» Document extract:

>>>

Me and 'beauty parlor lady' (Photo: Ariana)

I managed to sneak a peek at the proceedings a few times before the ceremony began (which I was immediately scolded for, but I couldn't help myself!) and caught Laxmi wearing a towel on her head while she did puja (prayer-like acts showing reverence to different gods) with the guru.

Laxmi performs puja. 
The day before, some of the children had spent almost two hours creating a sort of poop-platform surrounded by gathered branches. They used cow dung to create a rectangular platform, and used the branches as 'trees' around the perimeter. Then, the day of our wedding, the Hindu guru arrived early in the morning and began to create an intricate mandala of colored powders on the platform, which I was fascinated by. It was beautiful.
Soniya and Suman decorate the altar area. 

The guru begins to clean up the altar post-ceremony. 
About an hour after Laxmi began her prayers with the guru, Ben and I were ushered from our separate rooms and we were finally able to see each other 'for the first time'. I use quotes here because if I was a true Nepali bride (of an arranged marriage), I would only have met Ben once in my life, and I would have had no say in his choice to marry me. I am thoroughly grateful for my privilege to choose who I married, but I have also had many serious discussions with Nepali and Bangladeshi friends who have very happy arranged marriages. Though cultures are different, it doesn't mean that one is right and one is wrong.

During the ceremony, which lasted only about 45 minutes, we (not in this order): puja puja-ed an array of dishes of fruit, noodles, and rice in the center of our intricately drawn altar area, which involved blessing each item with a mixture of red powder and rice; walked slowly in circles around the altar; I ran as Ben chased me in circles (which I took literally, and received an uproar of laughter in return, as I was only supposed to pretend to run); tied a knot of fabric around rupees and offerings; more puja puja; exchanged grass necklaces (which I was instructed to keep until I die); exchanged rings (except we forgot to get one for Ben); and then a long white fabric was draped over my eyes for an indeterminately long period of time when I had no idea what was going on. Evidently there was some confusion as Ben determined how he was supposed to drag red colored powder onto the part in my hair, a traditional tikka mark that I was instructed to wear on my head until I died as well.

Ben and I literally "tie the knot" (photo: Ariana)

And then came the dancing. Oh, the dancing! When discussing the wedding prior to the big day, the kids all seemed really excited for the dancing part. But when the day came and our yard was filled with strangers, they became wallflowers. Shyness in full force, Ben and I were left to dance alone to the awesome Nepali band. The band was one of our favorite parts of the wedding, a group of six musicians-- one equipped with a horn that looked like a huge elephant trunk, and made an elephant sound.

The elephant trunk horn
Over the course of my three trips to Nepal, I have come to understand one critical aspect of culture: if there is one thing Nepalis love more than dancing, it is watching foreigners dance. So we did, for hours. I could only take so much, with the heat and humidity seeping into my layers of cotton sari, and after a while I gave Ben the "you think this is the last one?" look after every song. It usually wasn't, but two hours later Laxmi called a taxi so that we could spend the night in Chitwan National Park. She insisted we go, as it is bad luck to stay at your mother's house the night of your wedding, and she's a firm believer in luck.  As we bid adieu to the village of Nauranga, residents threw coins, grasses, and rice around the car, wishing us luck on our wedding night.

<<<

» Data supplied:
>>>

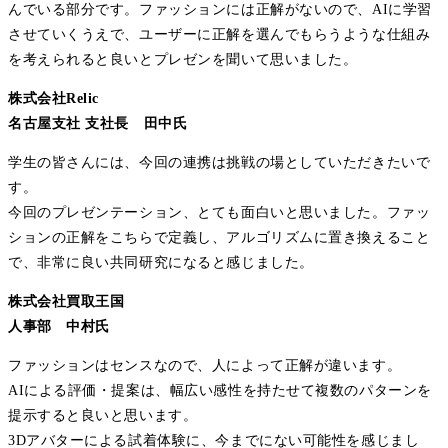
んでいる部分です。ファッションには正解がないので、AIに学習
させていくうえで、ユーザーに正解を選んでもらうような仕組み
を考えられると良いとプレゼンを聞いて思いました。
株式会社Relic
名古屋支社 支社長 田中氏
学生の皆さんには、今回の連携は挑戦の場としていただきたいで
す。
今回のプレゼンテーション、とても面白いと思いました。ファッ
ションの正解をこちらで定義し、アルゴリズムに置き換えること
で、非常に良い共同研究になると感じました。
株式会社買取王国
人事部 中村氏
ファッションはセンスなので、人によって正解が違います。
AIによる評価・提案は、幅広い感性を持たせて複数のパターンを
提示すると良いと思います。
3Dアバターによる試着体験に、今までにない可能性を感じまし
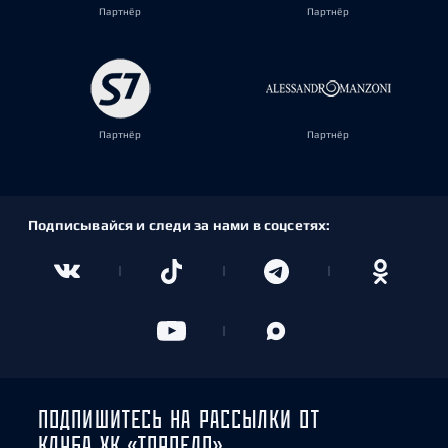
Партнёр
Партнёр
Партнёр
Партнёр
Подписывайся и следи за нами в соцсетях:
ПОДПИШИТЕСЬ НА РАССЫЛКИ ОТ
КЛУБА ХК «ТОРПЕДО»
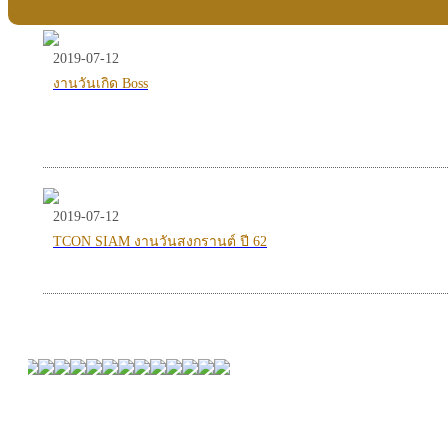
2019-07-12
งานวันเกิด Boss
2019-07-12
TCON SIAM งานวันสงกรานต์ ปี 62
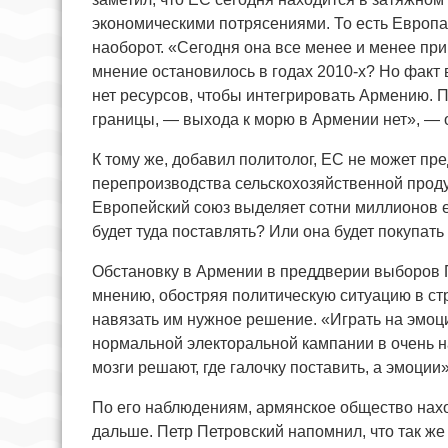
экономическими потрясениями. То есть Европа 
наоборот. «Сегодня она все менее и менее пр
мнение остановилось в годах 2010-х? Но факт в
нет ресурсов, чтобы интегрировать Армению. П
границы, — выхода к морю в Армении нет», — 
К тому же, добавил политолог, ЕС не может пр
перепроизводства сельскохозяйственной проду
Европейский союз выделяет сотни миллионов е
будет туда поставлять? Или она будет покупать
Обстановку в Армении в преддверии выборов П
мнению, обостряя политическую ситуацию в стр
навязать им нужное решение. «Играть на эмоци
нормальной электоральной кампании в очень н
мозги решают, где галочку поставить, а эмоции»
По его наблюдениям, армянское общество наход
дальше. Петр Петровский напомнил, что так ж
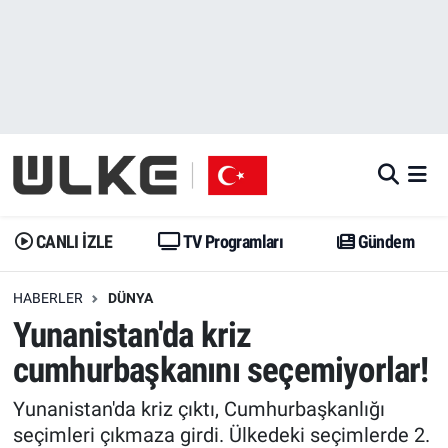
CANLI İZLE
CANLI YAYIN
Nöbetçi Eczaneler
TV Programları
TV Programları
Hava Durumu
Gündem
Gündem
İstanbul Namaz Vakitleri
Dünya
Trend
Trafik Durumu
CANLI İZLE
TV Programları
Gündem
Spor
Yaşam
Süper Lig Puan Durumu ve Fikstür
HABERLER
DÜNYA
Yunanistan'da kriz
Erişim Bilgileri
Erişim Bilgileri
Erişim Bilgileri
cumhurbaşkanını seçemiyorlar!
Ekonomi
Spor
Tüm Manşetler
Yunanistan'da kriz çıktı, Cumhurbaşkanlığı
Trend
Ekonomi
Son Dakika Haberleri
seçimleri çıkmaza girdi. Ülkedeki seçimlerde 2.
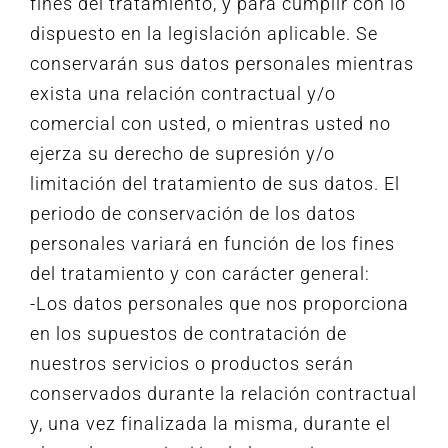
fines del tratamiento, y para cumplir con lo
dispuesto en la legislación aplicable. Se
conservarán sus datos personales mientras
exista una relación contractual y/o
comercial con usted, o mientras usted no
ejerza su derecho de supresión y/o
limitación del tratamiento de sus datos. El
periodo de conservación de los datos
personales variará en función de los fines
del tratamiento y con carácter general:
-Los datos personales que nos proporciona
en los supuestos de contratación de
nuestros servicios o productos serán
conservados durante la relación contractual
y, una vez finalizada la misma, durante el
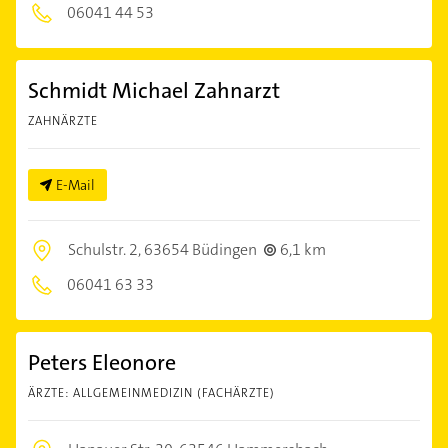
06041 44 53
Schmidt Michael Zahnarzt
ZAHNÄRZTE
E-Mail
Schulstr. 2,
63654 Büdingen
6,1 km
06041 63 33
Peters Eleonore
ÄRZTE: ALLGEMEINMEDIZIN (FACHÄRZTE)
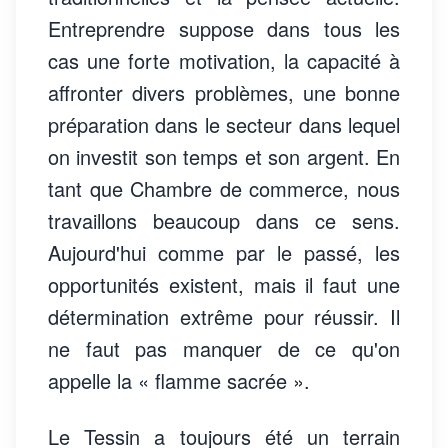
Entreprendre suppose dans tous les
cas une forte motivation, la capacité à
affronter divers problèmes, une bonne
préparation dans le secteur dans lequel
on investit son temps et son argent. En
tant que Chambre de commerce, nous
travaillons beaucoup dans ce sens.
Aujourd'hui comme par le passé, les
opportunités existent, mais il faut une
détermination extrême pour réussir. Il
ne faut pas manquer de ce qu'on
appelle la « flamme sacrée ».
Le Tessin a toujours été un terrain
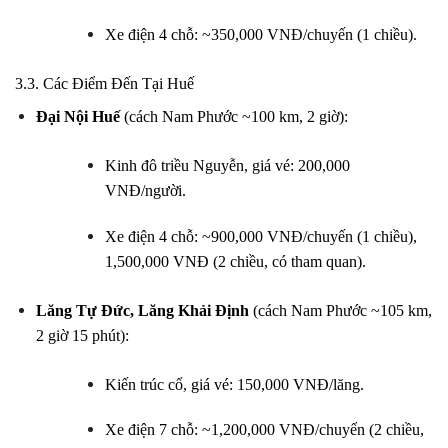
Xe điện 4 chỗ: ~350,000 VNĐ/chuyến (1 chiều).
3.3. Các Điểm Đến Tại Huế
Đại Nội Huế
(cách Nam Phước ~100 km, 2 giờ):
Kinh đô triều Nguyễn, giá vé: 200,000
VNĐ/người.
Xe điện 4 chỗ: ~900,000 VNĐ/chuyến (1 chiều),
1,500,000 VNĐ (2 chiều, có tham quan).
Lăng Tự Đức, Lăng Khải Định
(cách Nam Phước ~105 km,
2 giờ 15 phút):
Kiến trúc cổ, giá vé: 150,000 VNĐ/lăng.
Xe điện 7 chỗ: ~1,200,000 VNĐ/chuyến (2 chiều,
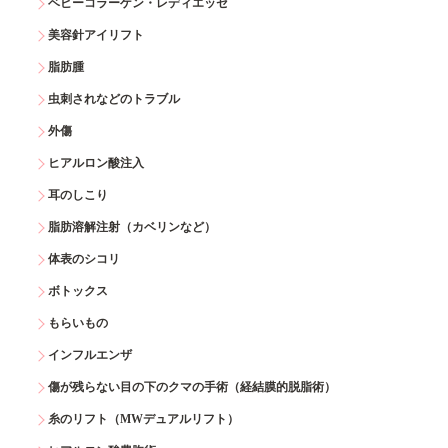
ベビーコラーゲン・レディエッセ
美容針アイリフト
脂肪腫
虫刺されなどのトラブル
外傷
ヒアルロン酸注入
耳のしこり
脂肪溶解注射（カベリンなど）
体表のシコリ
ボトックス
もらいもの
インフルエンザ
傷が残らない目の下のクマの手術（経結膜的脱脂術）
糸のリフト（MWデュアルリフト）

<<<

» What to work on:
1) In the Nepali wedding account, how long did the ceremony last?
2) Proceed with the account of the Nepali wedding, picking up right after its last sentence.

» Outputs in order:
1) About 45 minutes.

2)
Ben and Laxmi dance pre-ceremony

Though we have been at Harka for couple of weeks, Ben is still getting used to both being around kids 24/7 and sitting around because it's too hot to do anything for eight hours of every day. It's not in either of our natures to sit around and not be involved, but I have the precious experience of knowing that just being present and playing with the kids is positive. Slowly but surely (or maybe only because I love being here so much) Ben is becoming comfortable in this loud, chaotic, no-boundaries family-- a far cry from our cabin in the woods where we spent the last five months.

Twister is an international hit! 

How can you not love these kids when they ask questions like Ashish did last week, "Miss, you like marry, or Tang?" Meaning: which do I like more, getting married Nepali-style, or the drink of astronauts? Or Suman, who in the past week has asked for us to bring him a flying rug, a cape so that he can fly when he jumps off the roof, and Batman's flying motorcycle-- which he insists can be bought at the market in Naryanghat. His new favorite English phrase, which has since spread amongst all the children is, "I got it!" but pronounced more like, "I gah tit!", and is used to refer to everything from picking up a lost toy to knowing the answer to a question. Teaching about third-person, singular neuter pronouns is just one of the many daily activities at Harka.

Finally, a story to leave you with. Last week I took a nap during a rainstorm with Tulie and Jamuna, and woke to giggling girls. When I asked what they were laughing about, they proceeded to translate the jokes they had been telling each other....about poop and pee. Just another sign that volunteers here are invaluable- today poop and pee jokes, and in 12 years- who knows? I believe these kids are capable of anything they set their minds to.

Typical selfie with Thulie and Ashish.